*** Data listing ***

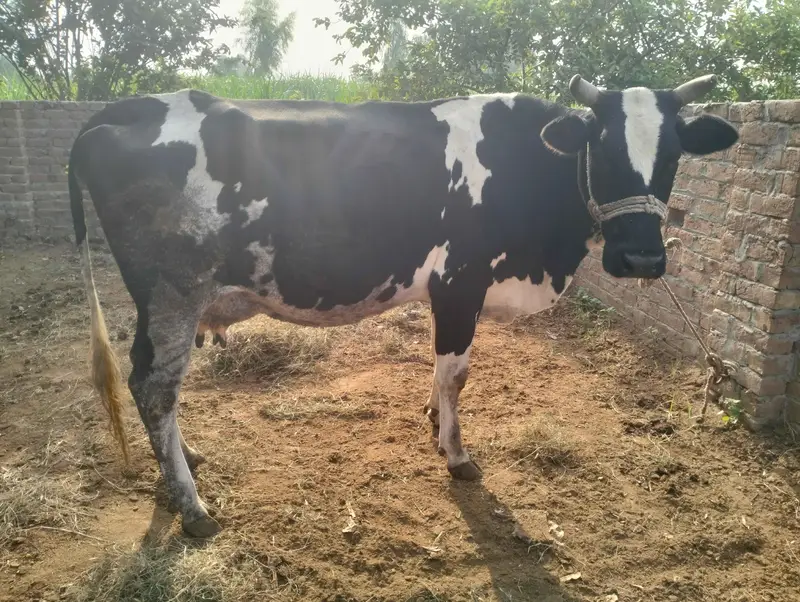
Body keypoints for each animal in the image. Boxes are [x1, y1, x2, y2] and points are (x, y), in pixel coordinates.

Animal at [68, 74, 738, 537]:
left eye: (674, 154)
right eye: (602, 147)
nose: (642, 259)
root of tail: (127, 107)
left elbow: (439, 372)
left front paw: (434, 422)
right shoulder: (462, 281)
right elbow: (456, 372)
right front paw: (457, 453)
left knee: (153, 386)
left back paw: (187, 458)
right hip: (173, 293)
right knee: (154, 386)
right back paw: (193, 507)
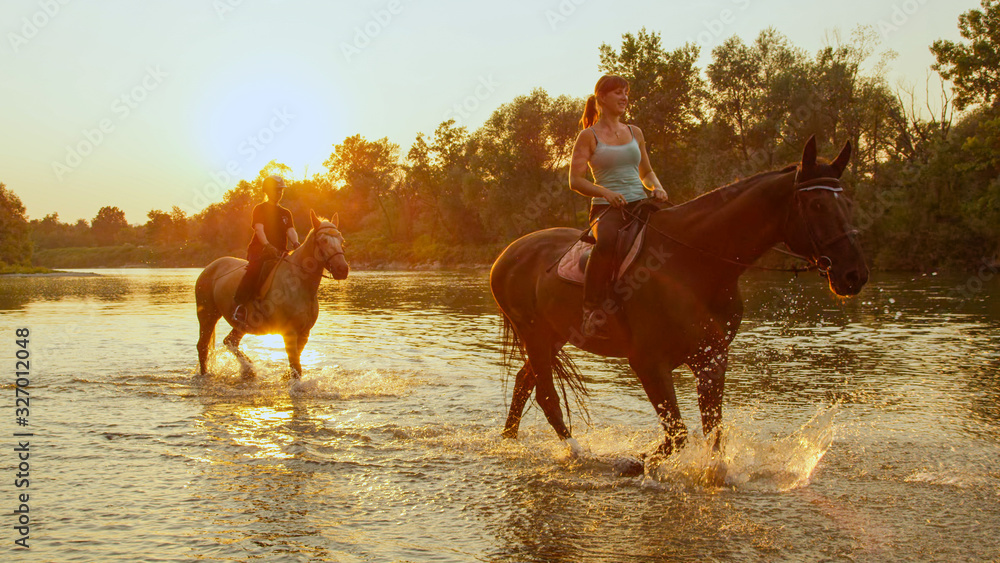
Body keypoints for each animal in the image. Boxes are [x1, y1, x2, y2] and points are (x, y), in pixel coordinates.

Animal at [196, 213, 352, 384]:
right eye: (323, 241)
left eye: (341, 240)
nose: (342, 269)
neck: (299, 283)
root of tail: (210, 267)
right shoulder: (289, 332)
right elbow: (296, 367)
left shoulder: (304, 332)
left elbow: (295, 365)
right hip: (207, 315)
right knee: (203, 346)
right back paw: (207, 375)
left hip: (242, 324)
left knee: (230, 341)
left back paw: (249, 370)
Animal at [492, 135, 868, 458]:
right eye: (816, 204)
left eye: (849, 202)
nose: (855, 275)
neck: (693, 260)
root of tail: (508, 253)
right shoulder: (648, 362)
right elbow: (678, 436)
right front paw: (639, 462)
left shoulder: (712, 358)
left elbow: (712, 434)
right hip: (534, 334)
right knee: (545, 394)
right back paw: (575, 451)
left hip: (554, 336)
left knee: (524, 383)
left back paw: (509, 440)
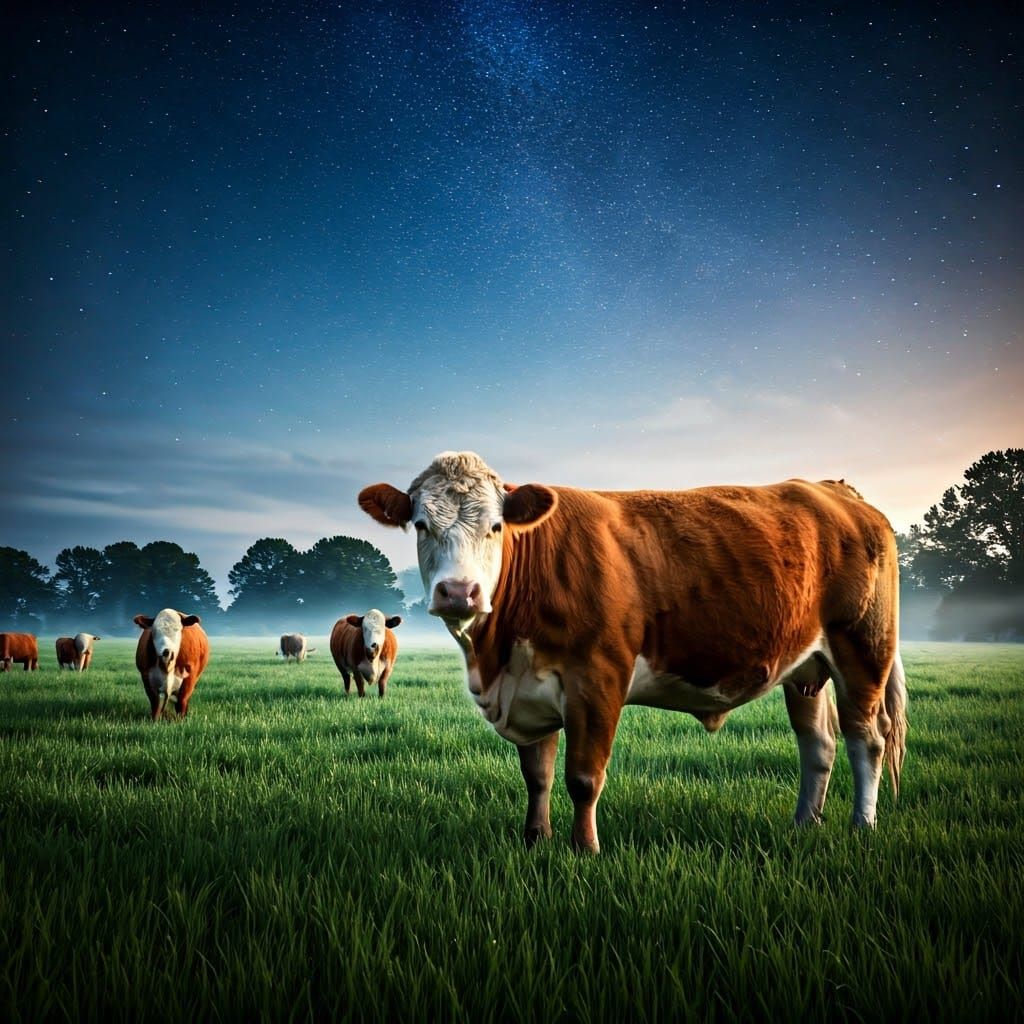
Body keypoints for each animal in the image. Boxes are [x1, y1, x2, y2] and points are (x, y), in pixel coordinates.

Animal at [358, 451, 907, 854]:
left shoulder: (598, 678)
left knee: (866, 739)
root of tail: (834, 489)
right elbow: (537, 776)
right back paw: (804, 823)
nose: (459, 593)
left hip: (863, 647)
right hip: (806, 667)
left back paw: (862, 825)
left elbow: (583, 778)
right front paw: (535, 840)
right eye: (422, 525)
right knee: (818, 743)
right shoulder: (527, 686)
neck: (495, 657)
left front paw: (585, 850)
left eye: (496, 527)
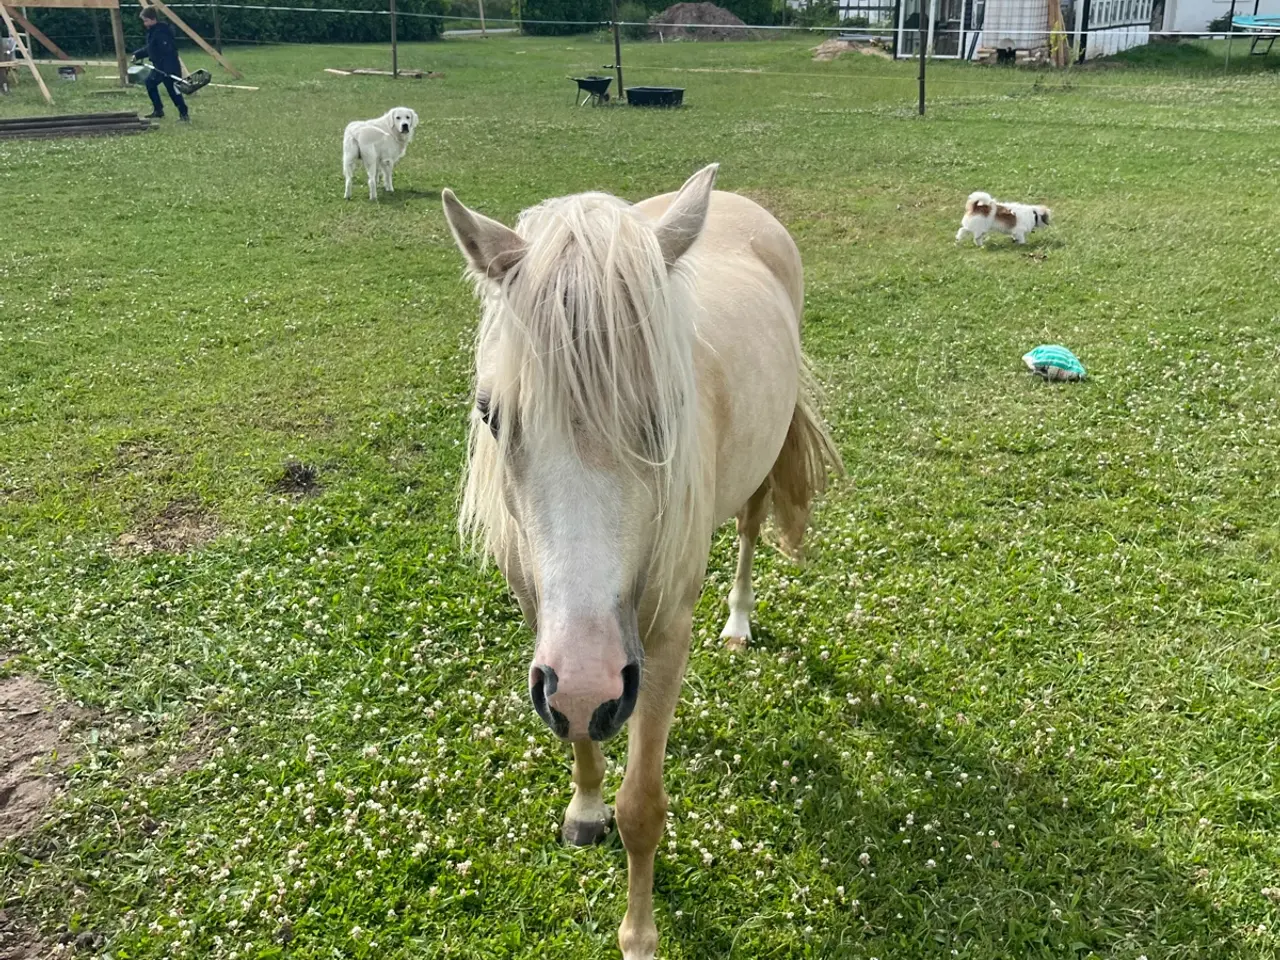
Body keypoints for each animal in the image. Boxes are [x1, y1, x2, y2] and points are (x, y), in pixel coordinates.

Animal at [441, 164, 842, 960]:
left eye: (664, 416)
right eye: (491, 415)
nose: (589, 684)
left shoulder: (659, 643)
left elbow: (643, 808)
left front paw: (639, 936)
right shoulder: (548, 630)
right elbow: (580, 740)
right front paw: (584, 806)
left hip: (754, 481)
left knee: (750, 531)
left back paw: (740, 621)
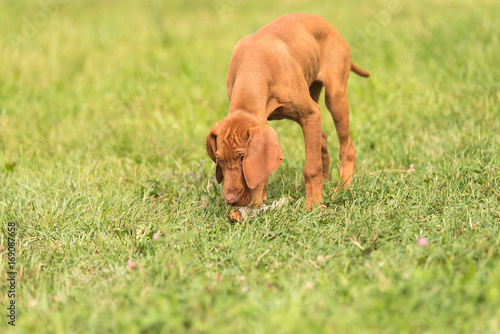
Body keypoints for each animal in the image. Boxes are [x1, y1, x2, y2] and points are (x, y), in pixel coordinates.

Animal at [205, 13, 370, 209]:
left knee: (347, 147)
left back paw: (343, 186)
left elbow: (311, 168)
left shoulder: (310, 114)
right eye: (220, 160)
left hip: (335, 98)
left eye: (243, 158)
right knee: (321, 138)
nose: (230, 201)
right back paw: (326, 181)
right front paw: (260, 199)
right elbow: (262, 171)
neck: (253, 66)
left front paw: (314, 204)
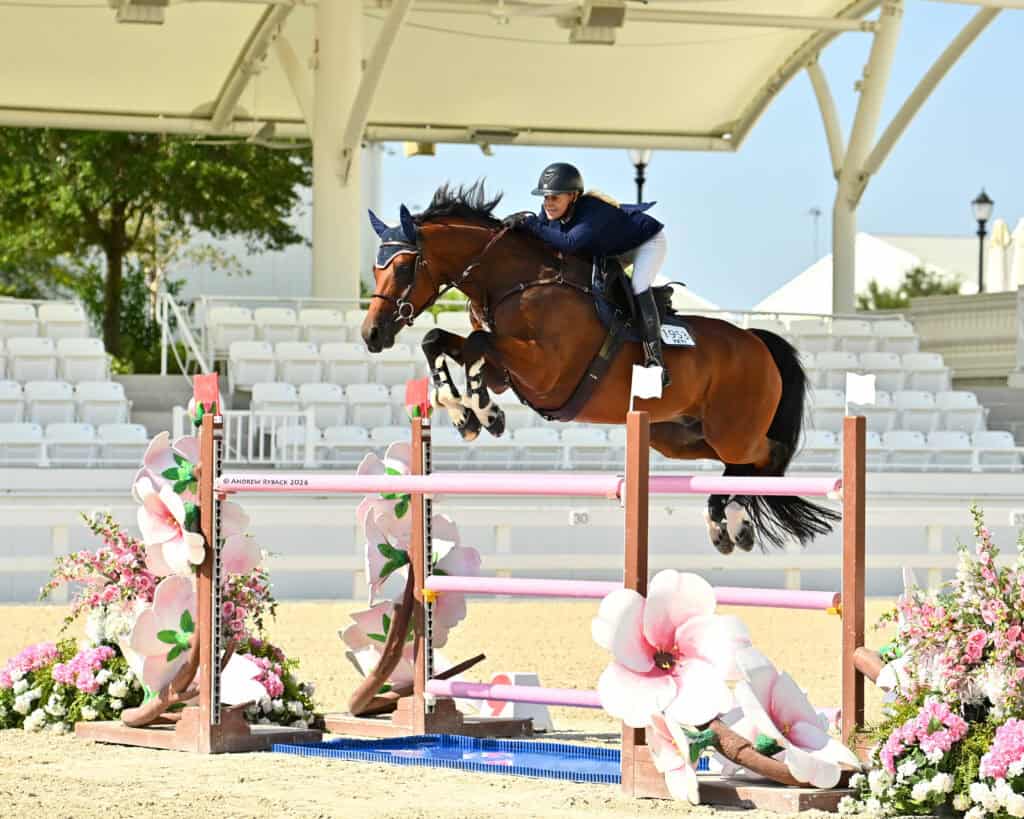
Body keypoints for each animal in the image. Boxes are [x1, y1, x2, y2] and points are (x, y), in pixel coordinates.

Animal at [361, 183, 838, 554]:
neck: (517, 281)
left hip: (732, 431)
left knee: (767, 456)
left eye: (403, 266)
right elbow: (439, 341)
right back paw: (722, 522)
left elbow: (477, 345)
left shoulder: (546, 373)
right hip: (678, 435)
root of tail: (756, 341)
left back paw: (737, 519)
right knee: (736, 465)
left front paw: (483, 412)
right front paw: (469, 416)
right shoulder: (510, 373)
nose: (371, 334)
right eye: (375, 268)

*** End of Data listing ***

What is needed → This calls for an exact copy of all the entries above, with the pictures omitted.

Response →
Body keypoints for each animal in the image. Boxes are [x1, y1, x2, y2] and points are (x, y), in pixel coordinates.

Animal at [68, 74, 738, 537]:
left eye: (674, 154)
right eye: (602, 147)
nose: (642, 259)
root of tail: (127, 107)
left elbow: (439, 372)
left front paw: (434, 422)
right shoulder: (462, 281)
right elbow: (456, 372)
right front paw: (457, 453)
left knee: (153, 386)
left back paw: (187, 458)
right hip: (173, 293)
right knee: (154, 386)
right back paw: (193, 507)
Body keypoints for each animal in the image. Boxes are [x1, y1, x2, y2] and points are (x, y), in pixel coordinates.

Animal at [196, 213, 352, 384]:
right eye: (323, 241)
left eye: (341, 240)
nose: (342, 269)
neck: (299, 283)
root of tail: (210, 267)
right shoulder: (289, 332)
right elbow: (296, 367)
left shoulder: (304, 332)
left elbow: (295, 365)
right hip: (207, 315)
right knee: (203, 346)
right back paw: (207, 375)
left hip: (242, 324)
left knee: (230, 341)
left back paw: (249, 370)
Animal at [492, 135, 868, 458]:
right eye: (816, 204)
left eye: (849, 202)
nose: (855, 275)
neck: (693, 260)
root of tail: (508, 253)
right shoulder: (648, 362)
right elbow: (678, 436)
right front paw: (639, 462)
left shoulder: (712, 358)
left elbow: (712, 434)
right hip: (534, 334)
right knee: (545, 394)
right back paw: (575, 451)
left hip: (554, 336)
left knee: (524, 383)
left back paw: (509, 440)
Body keypoints for each animal in the image. Boxes are [x1, y1, x2, y2] and points are (x, y), in pixel coordinates.

Animal at [358, 451, 907, 854]:
left shoulder: (598, 678)
left knee: (866, 739)
root of tail: (834, 489)
right elbow: (537, 776)
right back paw: (804, 823)
nose: (459, 593)
left hip: (863, 647)
right hip: (806, 667)
left back paw: (862, 825)
left elbow: (583, 778)
right front paw: (535, 840)
right eye: (422, 525)
right knee: (818, 743)
right shoulder: (527, 686)
neck: (495, 657)
left front paw: (585, 850)
left eye: (496, 527)
Body keypoints for each animal in the image. Boxes are [x1, y1, x2, y2] and points are (x, y), in pixel coordinates.

Animal at [441, 164, 842, 960]:
left eye: (664, 416)
right eye: (491, 415)
nose: (589, 684)
left shoulder: (659, 643)
left elbow: (643, 808)
left front paw: (639, 936)
right shoulder: (548, 630)
right elbow: (580, 740)
right front paw: (584, 806)
left hip: (754, 481)
left knee: (750, 531)
left back paw: (740, 621)
Body keypoints for each animal in the image. Boxes are [x1, y1, x2, y2] and points are (x, y), in pixel coordinates.

Animal at [205, 13, 370, 209]:
left knee: (347, 147)
left back paw: (343, 186)
left elbow: (311, 168)
left shoulder: (310, 114)
right eye: (220, 160)
left hip: (335, 98)
left eye: (243, 158)
right knee: (321, 138)
nose: (230, 201)
right back paw: (326, 181)
right front paw: (260, 199)
right elbow: (262, 171)
neck: (253, 66)
left front paw: (314, 204)
Body keypoints for each animal in the image. Boxes are [x1, y1, x2, y2] and points are (x, y), in pixel coordinates.

Animal at [361, 183, 838, 554]:
neck: (517, 281)
left hip: (732, 431)
left knee: (767, 456)
left eye: (403, 266)
right elbow: (439, 341)
right back paw: (722, 522)
left elbow: (477, 345)
left shoulder: (546, 373)
right hip: (678, 435)
root of tail: (756, 341)
left back paw: (737, 519)
right knee: (736, 465)
left front paw: (483, 412)
right front paw: (469, 416)
right shoulder: (510, 373)
nose: (371, 334)
right eye: (375, 268)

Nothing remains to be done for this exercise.